Prima che la sua vita venisse sconvolta alle fondamenta, Laila non avrebbe mai creduto che un corpo umano fosse in grado di tollerare tante percosse, somministrate con tanta cattiveria e tanta regolarità, e che nonostante tutto continuasse a funzionare.
Ma questa è anche una storia d’amore, perché non tutti gli uomini sono uguali e Laila trova in Tariq una persona che la vede davvero per quello che è. E’ la storia dell’amore per i figli, quello che prova Laila per i suoi, per i quali farebbe qualunque cosa pur di proteggerli, e quello di Mariam per la famiglia che non ha mai avuto. E’ la storia di un’amicizia che nasce dal dolore e aiuta le due donne a sopportare gli anni di infelicità comune. “Mille splendidi soli” è un libro forte, che ti costringe a guardare qualcosa che non hai piacere a osservare: la vita degli altri, quella di popolazioni dove non vige l’uguaglianza e la pace, ma dove la quotidianità sono la violenza, la morte e la paura. E se alla fine del romanzo le storie di Mariam e Laila ti lasciano un frammento di speranza, all’arrivo dell’esercito americano e della costruzione di una società più pacifica ed equa, leggendolo oggi, alla luce degli scorsi eventi, ti senti derubato di quella speranza, disilluso e deluso, e quell’ultima frase che aveva lo scopo di combattere il dubbio di alcuni afghani, suona invece come un terribile presagio.

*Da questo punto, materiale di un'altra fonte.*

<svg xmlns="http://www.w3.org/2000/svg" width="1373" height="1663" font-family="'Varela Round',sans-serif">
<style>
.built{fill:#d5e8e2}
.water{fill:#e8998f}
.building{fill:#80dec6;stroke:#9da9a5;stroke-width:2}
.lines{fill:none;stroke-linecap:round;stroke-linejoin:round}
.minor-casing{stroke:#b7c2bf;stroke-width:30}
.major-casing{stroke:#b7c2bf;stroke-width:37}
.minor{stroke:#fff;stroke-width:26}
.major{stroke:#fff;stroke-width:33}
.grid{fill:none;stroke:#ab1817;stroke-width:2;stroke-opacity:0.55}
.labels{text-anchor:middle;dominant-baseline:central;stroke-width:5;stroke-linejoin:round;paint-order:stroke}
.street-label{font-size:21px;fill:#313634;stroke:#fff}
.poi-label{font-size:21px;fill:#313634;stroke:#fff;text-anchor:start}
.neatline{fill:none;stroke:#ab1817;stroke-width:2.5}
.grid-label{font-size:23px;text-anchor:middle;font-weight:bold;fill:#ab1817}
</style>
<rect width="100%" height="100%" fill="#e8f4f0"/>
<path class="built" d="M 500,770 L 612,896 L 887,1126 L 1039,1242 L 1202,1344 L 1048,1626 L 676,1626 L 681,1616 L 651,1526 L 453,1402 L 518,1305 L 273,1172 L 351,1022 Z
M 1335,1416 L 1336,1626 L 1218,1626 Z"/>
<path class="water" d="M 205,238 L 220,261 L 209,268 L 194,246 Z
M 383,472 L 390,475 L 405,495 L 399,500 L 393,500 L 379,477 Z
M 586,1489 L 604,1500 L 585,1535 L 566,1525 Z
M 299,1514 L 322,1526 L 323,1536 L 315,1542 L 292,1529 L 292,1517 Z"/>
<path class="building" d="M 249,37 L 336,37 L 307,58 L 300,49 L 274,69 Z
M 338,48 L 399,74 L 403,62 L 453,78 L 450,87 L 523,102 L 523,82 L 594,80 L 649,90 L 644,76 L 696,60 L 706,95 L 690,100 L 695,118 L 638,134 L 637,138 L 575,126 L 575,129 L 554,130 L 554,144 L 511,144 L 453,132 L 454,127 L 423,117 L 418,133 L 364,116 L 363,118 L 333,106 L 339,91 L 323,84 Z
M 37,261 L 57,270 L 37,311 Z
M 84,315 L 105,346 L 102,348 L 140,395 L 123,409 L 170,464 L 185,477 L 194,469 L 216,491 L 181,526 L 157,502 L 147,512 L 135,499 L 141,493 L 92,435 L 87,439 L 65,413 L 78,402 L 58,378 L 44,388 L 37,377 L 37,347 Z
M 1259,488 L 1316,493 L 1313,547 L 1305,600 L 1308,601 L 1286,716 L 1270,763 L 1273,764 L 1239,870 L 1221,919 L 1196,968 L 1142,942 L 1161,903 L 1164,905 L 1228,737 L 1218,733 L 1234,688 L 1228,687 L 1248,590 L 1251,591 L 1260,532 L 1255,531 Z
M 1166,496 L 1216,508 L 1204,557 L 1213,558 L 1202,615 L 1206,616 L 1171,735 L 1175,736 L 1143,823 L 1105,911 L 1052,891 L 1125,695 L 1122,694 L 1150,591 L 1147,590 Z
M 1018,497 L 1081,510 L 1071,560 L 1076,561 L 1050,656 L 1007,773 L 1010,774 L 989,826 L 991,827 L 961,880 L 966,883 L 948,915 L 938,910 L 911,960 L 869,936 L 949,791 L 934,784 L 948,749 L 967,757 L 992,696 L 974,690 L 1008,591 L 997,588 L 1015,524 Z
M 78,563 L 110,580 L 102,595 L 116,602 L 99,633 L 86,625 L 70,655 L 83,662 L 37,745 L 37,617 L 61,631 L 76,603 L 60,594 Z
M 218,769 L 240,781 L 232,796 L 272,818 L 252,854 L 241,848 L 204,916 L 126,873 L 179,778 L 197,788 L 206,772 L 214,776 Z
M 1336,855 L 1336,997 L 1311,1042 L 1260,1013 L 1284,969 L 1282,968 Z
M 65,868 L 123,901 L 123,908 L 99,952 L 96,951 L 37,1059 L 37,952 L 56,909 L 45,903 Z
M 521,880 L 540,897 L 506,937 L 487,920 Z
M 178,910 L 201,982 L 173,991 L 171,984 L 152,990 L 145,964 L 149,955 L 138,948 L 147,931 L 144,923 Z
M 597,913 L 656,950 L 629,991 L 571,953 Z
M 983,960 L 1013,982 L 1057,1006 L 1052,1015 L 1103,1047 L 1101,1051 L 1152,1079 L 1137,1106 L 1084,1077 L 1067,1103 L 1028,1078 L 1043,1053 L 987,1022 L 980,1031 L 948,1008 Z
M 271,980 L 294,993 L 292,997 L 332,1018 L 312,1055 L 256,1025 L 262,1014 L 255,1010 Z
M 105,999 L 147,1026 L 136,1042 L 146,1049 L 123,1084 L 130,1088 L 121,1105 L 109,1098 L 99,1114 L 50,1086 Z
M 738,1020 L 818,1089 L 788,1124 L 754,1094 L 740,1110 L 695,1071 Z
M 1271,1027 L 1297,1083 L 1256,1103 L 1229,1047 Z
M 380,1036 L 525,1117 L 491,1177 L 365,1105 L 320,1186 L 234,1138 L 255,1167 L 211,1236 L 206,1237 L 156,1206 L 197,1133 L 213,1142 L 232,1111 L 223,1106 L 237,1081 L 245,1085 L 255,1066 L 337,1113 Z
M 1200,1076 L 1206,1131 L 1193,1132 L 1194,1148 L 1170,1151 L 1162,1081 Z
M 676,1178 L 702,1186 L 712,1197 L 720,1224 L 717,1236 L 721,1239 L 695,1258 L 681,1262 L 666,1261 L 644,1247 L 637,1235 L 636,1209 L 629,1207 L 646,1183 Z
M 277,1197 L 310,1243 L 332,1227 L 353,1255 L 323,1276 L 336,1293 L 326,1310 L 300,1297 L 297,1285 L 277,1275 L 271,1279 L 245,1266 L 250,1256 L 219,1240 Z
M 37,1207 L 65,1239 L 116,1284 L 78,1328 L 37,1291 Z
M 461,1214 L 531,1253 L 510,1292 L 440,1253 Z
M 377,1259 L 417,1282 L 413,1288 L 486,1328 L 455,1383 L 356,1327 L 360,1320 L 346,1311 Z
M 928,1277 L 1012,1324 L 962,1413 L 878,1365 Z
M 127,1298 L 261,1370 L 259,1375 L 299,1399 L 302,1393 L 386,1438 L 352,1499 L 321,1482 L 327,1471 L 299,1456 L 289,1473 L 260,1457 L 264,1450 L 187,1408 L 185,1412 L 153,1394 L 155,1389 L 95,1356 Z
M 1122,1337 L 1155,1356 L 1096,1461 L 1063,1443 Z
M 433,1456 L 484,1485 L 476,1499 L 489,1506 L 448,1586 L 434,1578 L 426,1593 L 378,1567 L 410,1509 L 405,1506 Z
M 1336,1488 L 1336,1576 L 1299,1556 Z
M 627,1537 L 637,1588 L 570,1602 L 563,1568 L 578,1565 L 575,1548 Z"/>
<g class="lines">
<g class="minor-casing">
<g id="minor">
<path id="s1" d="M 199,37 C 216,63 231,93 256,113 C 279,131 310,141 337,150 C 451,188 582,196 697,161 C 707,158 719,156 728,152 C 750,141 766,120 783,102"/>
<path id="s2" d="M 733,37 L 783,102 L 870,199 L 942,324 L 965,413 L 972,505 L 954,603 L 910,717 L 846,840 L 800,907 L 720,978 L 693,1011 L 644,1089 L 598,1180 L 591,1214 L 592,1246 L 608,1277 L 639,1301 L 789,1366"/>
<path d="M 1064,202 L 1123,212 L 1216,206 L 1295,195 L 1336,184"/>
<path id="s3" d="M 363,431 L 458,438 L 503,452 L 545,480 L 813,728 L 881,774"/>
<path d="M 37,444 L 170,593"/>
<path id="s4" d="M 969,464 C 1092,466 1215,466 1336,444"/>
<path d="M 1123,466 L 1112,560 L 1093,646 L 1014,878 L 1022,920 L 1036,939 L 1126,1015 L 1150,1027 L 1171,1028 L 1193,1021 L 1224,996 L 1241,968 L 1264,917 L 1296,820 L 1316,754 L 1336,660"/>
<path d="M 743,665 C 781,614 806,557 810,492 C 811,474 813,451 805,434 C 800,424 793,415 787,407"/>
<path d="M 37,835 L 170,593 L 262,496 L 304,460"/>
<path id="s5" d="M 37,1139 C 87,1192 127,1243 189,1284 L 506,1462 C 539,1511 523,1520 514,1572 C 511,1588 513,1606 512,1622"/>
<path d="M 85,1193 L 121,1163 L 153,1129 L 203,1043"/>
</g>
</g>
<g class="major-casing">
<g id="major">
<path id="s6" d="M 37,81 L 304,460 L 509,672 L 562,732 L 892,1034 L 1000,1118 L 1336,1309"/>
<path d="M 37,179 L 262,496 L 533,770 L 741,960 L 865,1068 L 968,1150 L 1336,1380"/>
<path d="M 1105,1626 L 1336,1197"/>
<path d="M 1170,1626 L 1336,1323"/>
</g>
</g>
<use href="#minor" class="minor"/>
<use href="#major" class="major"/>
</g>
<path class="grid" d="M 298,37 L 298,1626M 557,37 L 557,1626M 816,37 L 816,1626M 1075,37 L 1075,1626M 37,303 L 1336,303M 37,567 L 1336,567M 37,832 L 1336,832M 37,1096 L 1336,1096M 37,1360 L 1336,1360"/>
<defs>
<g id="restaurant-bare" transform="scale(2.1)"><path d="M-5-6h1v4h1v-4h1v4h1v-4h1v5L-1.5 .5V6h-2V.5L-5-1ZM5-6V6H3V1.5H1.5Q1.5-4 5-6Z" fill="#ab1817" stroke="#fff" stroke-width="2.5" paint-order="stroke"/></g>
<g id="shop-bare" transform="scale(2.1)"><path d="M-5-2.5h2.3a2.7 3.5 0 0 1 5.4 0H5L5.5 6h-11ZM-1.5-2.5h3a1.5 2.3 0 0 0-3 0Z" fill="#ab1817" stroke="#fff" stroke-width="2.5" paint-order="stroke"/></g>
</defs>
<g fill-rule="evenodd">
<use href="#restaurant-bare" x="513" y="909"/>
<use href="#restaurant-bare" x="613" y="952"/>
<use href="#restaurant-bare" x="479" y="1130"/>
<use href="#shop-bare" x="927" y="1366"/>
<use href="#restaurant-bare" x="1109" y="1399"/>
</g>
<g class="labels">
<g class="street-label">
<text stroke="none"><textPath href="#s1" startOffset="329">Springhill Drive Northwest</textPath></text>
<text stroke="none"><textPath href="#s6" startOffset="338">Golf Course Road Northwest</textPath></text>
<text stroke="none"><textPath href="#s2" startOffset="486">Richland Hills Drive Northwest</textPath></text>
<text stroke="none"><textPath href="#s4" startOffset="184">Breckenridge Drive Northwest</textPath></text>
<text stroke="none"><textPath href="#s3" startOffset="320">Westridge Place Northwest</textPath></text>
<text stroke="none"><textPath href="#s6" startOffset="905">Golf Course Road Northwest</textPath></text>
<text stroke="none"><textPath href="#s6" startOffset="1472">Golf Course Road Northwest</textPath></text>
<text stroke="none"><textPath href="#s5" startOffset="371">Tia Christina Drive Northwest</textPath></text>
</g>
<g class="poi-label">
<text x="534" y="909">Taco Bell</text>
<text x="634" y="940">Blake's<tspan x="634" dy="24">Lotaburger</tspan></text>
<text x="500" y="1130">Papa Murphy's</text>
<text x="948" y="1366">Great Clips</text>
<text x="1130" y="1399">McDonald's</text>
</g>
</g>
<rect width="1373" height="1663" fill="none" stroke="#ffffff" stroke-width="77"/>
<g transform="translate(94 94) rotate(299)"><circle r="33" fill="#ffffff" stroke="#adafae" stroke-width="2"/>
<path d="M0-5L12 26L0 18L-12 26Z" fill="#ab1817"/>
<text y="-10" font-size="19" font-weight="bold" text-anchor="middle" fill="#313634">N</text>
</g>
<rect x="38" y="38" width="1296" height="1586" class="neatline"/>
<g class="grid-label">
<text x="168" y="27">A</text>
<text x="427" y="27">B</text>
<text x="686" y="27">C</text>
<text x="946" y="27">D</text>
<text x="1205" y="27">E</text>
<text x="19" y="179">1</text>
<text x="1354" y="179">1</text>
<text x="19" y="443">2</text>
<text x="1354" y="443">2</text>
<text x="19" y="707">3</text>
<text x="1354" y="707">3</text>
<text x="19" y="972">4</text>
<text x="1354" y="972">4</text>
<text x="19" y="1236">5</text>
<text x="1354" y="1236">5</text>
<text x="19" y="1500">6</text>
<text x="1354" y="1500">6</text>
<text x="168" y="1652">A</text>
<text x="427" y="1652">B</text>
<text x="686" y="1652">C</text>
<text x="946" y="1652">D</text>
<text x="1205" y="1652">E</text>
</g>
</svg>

Sopra la porta dell’aula Zaman ha tracciato quattro versi, la sua risposta, Laila lo sa, a coloro che brontolano perché gli aiuti in denaro promessi all’Afghanistan non arrivano, perché la ricostruzione procede troppo lentamente, perché c’è corruzione, perché i talebani si stanno già riorganizzando e torneranno per vendicarsi, perché il mondo si dimenticherà ancora un volta dell’Afghanistan.
Ed è triste. Triste rendersi conto, a fine lettura, che la sofferenza e la sopportazione di un popolo, di tante Mariam e tante Laila, sia stata vana, se solo una manciata di giorni è stata sufficiente a riportare indietro il paese di vent’anni. Ed è ancora più triste realizzare di aver sperato in qualcosa che forse non potrà mai avverarsi.
Laila, tesoro, il solo nemico che l’Afghanistan non può sconfiggere è se stesso.